[Intrinsic camera parameters]
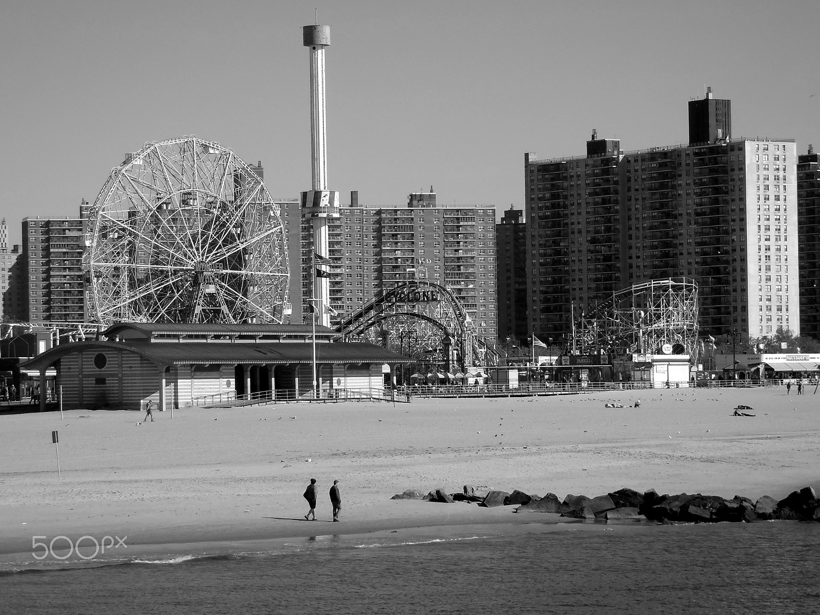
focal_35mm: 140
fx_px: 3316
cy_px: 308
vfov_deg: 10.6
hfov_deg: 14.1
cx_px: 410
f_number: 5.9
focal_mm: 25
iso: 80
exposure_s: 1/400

* * *

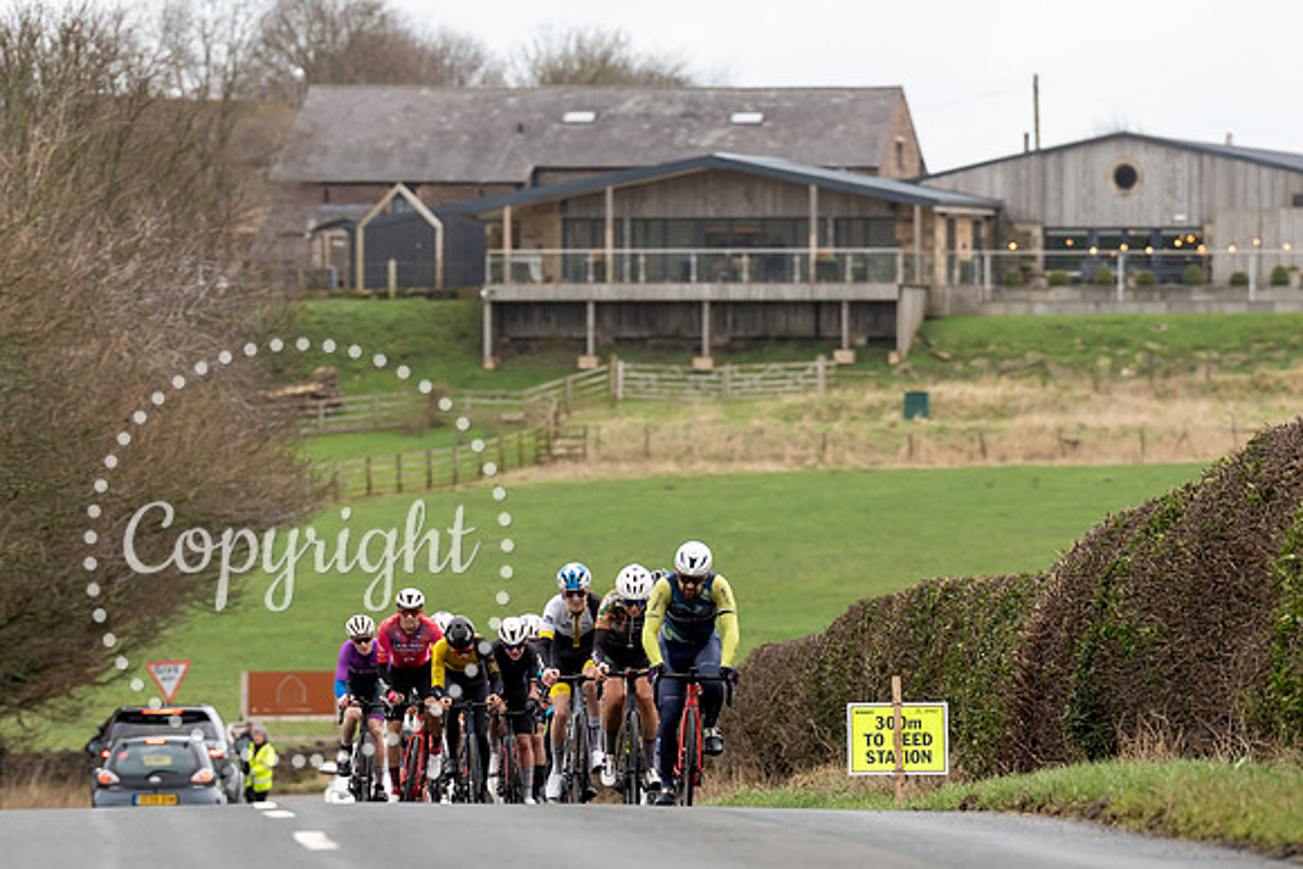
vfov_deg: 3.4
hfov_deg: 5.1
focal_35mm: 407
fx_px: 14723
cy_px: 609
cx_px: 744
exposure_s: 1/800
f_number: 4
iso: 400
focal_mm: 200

● YOUR OBJECTIVE:
Return word for word the lines above from the line with "focal_35mm: 140" to the line with "exposure_s: 1/400", including both and leaving out all others.

● ANSWER BELOW:
focal_35mm: 140
fx_px: 3316
cy_px: 308
vfov_deg: 10.6
hfov_deg: 14.1
cx_px: 410
f_number: 5.9
focal_mm: 25
iso: 80
exposure_s: 1/400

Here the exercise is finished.